Maleimide (11): 1HNMR (500 MHz, CDCl3): δ= 10.91 (bs, 1H), 6.85 (s, 2H, vinilic); IR (KBr, cm-1): 3375, 3203, 3069, 1779, 1715, 1146, 1078, 869.

3,3',4,4'-Biphenyltetracarboxylicdiimide (12): 1HNMR (500 MHz, CDCl3): δ= 11.94 (bs, 2H), 8.34 (m, 4H), 8.12 (m, 2H); IR (KBr, cm-1): 3248, 1769,1795, 1726, 1634, 1486,1339, 1309, 1115, 1068.

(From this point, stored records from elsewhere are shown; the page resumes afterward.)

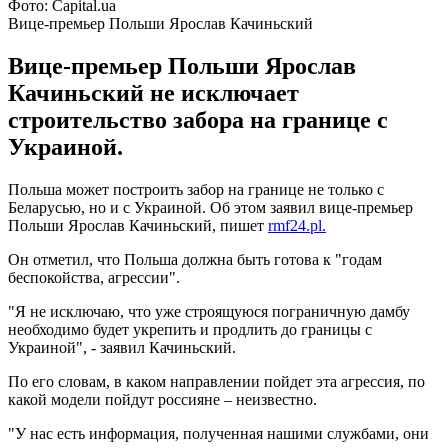
Фото: Capital.ua
Вице-премьер Польши Ярослав Качиньский
Вице-премьер Польши Ярослав
Качиньский не исключает
строительство забора на границе с
Украиной.
Польша может построить забор на границе не только с
Беларусью, но и с Украиной. Об этом заявил вице-премьер
Польши Ярослав Качиньский, пишет
rmf24.pl.
Он отметил, что Польша должна быть готова к "годам
беспокойства, агрессии".
"Я не исключаю, что уже строящуюся пограничную дамбу
необходимо будет укрепить и продлить до границы с
Украиной", - заявил Качиньский.
По его словам, в каком направлении пойдет эта агрессия, по
какой модели пойдут россияне – неизвестно.
"У нас есть информация, полученная нашими службами, они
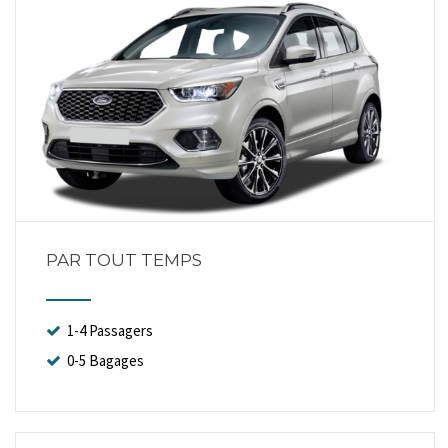
PAR TOUT TEMPS
1-4 Passagers
0-5 Bagages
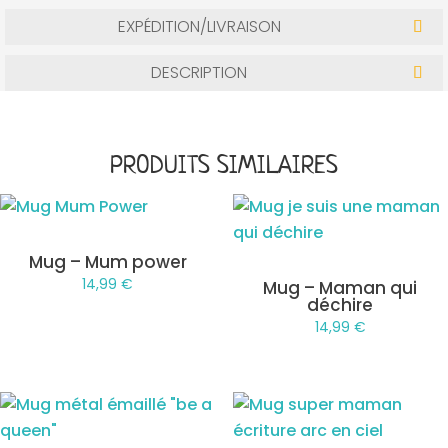
EXPÉDITION/LIVRAISON
DESCRIPTION
PRODUITS SIMILAIRES
Mug – Mum power
14,99
€
Mug – Maman qui
déchire
14,99
€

1,8-Naphthalenedicarboxylicimide (13): 1HNMR (500 MHz, CDCl3): δ= 11.89 (bs,1H), 8.59 (m, 4H), 7.89 (m, 2H); IR (KBr, cm-1): 3296, 3057, 2817, 1711, 1658, 1361, 859.

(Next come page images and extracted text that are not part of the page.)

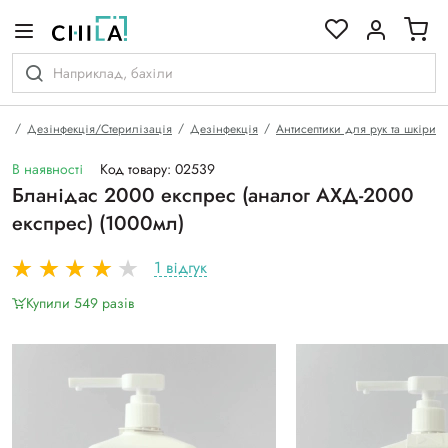
кольоровій гамі
на
Дезінфекція/Стерилізація
Дезінфекція
Антисептики для рук та шкіри
В наявності
Код товару: 02539
Бланідас 2000 експрес (аналог АХД-2000
експрес) (1000мл)
1 відгук
Купили 549 разiв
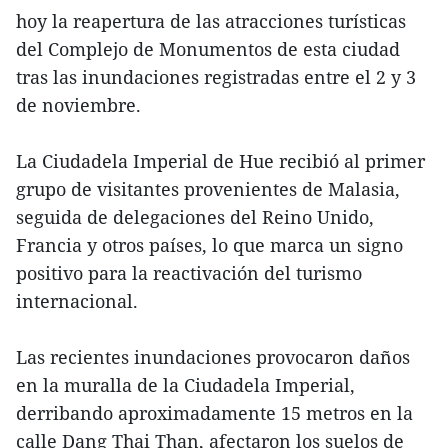
hoy la reapertura de las atracciones turísticas
del Complejo de Monumentos de esta ciudad
tras las inundaciones registradas entre el 2 y 3
de noviembre.
La Ciudadela Imperial de Hue recibió al primer
grupo de visitantes provenientes de Malasia,
seguida de delegaciones del Reino Unido,
Francia y otros países, lo que marca un signo
positivo para la reactivación del turismo
internacional.
Las recientes inundaciones provocaron daños
en la muralla de la Ciudadela Imperial,
derribando aproximadamente 15 metros en la
calle Dang Thai Than, afectaron los suelos de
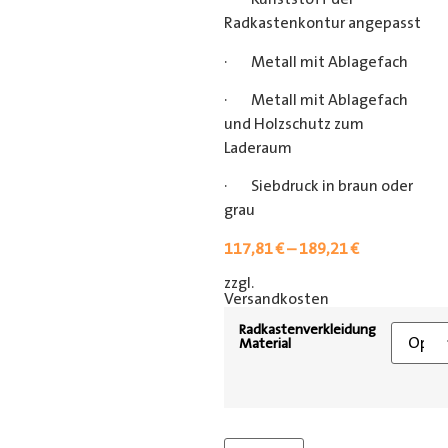
Radkastenkontur angepasst
· Metall mit Ablagefach
· Metall mit Ablagefach
und Holzschutz zum
Laderaum
· Siebdruck in braun oder
grau
117,81
€
–
189,21
€
zzgl.
[shipping_class]
Versandkosten
Radkastenverkleidung
Material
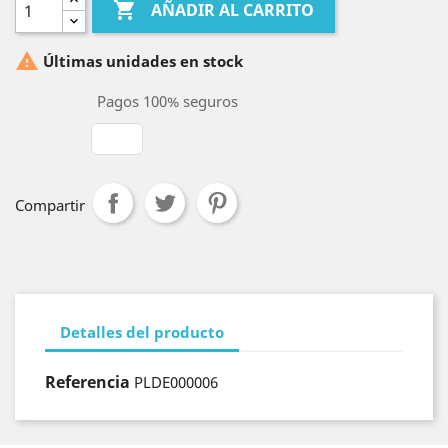

AÑADIR AL CARRITO

Últimas unidades en stock
Pagos 100% seguros
Compartir
Detalles del producto
Referencia
PLDE000006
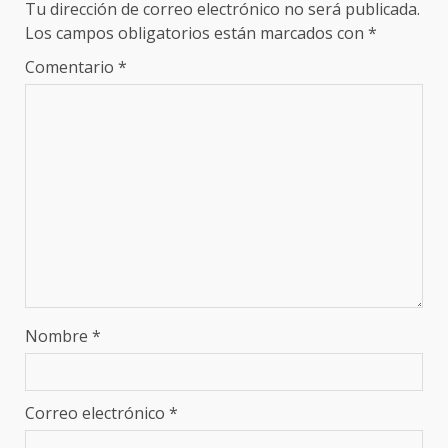
Tu dirección de correo electrónico no será publicada.
Los campos obligatorios están marcados con
*
Comentario
*
Nombre
*
Correo electrónico
*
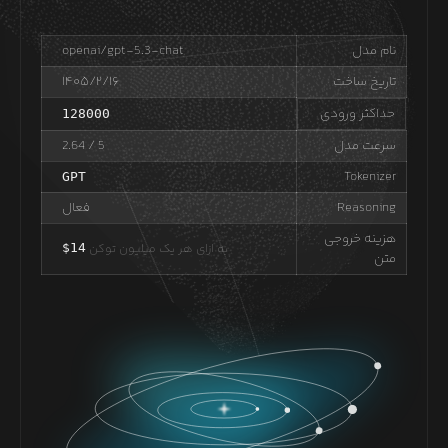
نام مدل
openai/gpt-5.3-chat
تاریخ ساخت
۱۴۰۵/۲/۱۶
حداکثر ورودی
128000
سرعت مدل
/ 5
2.64
Tokenizer
GPT
Reasoning
فعال
هزینه خروجی
به ازای هر یک میلیون توکن
14
$
متن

1,4,5,8-Naphthalenetetracarboxylicdiimide (14): 1HNMR (500 MHz, CDCl3): δ= 12.08 (bs, 2H), 8.96 (s, 4H); IR (KBr, cm-1): 3286, 3014, 2893, 1715, 1667, 1354, 1327, 892.

CONCLUSION

In conclusion, a simple and efficient procedure for the synthesis of N-unsubstituted cyclic imides was established. This present method is superior since it is eco-friendly, advantageous over previously described methods in yield, requires no special apparatus, there is simplicity of operation, and is non-hazardous, simple and convenient. In addition, the simple experimental and product isolation procedures combined with the easy recovery and reuse of these worthwhile natural clays play an important role in development of the clean and environmentally friendly strategy in this new and benign method.

ACKNOWLEDGMENT

Financial support from the Payam Noor University (PNU), Roodsar, Iran is gratefully appreciated.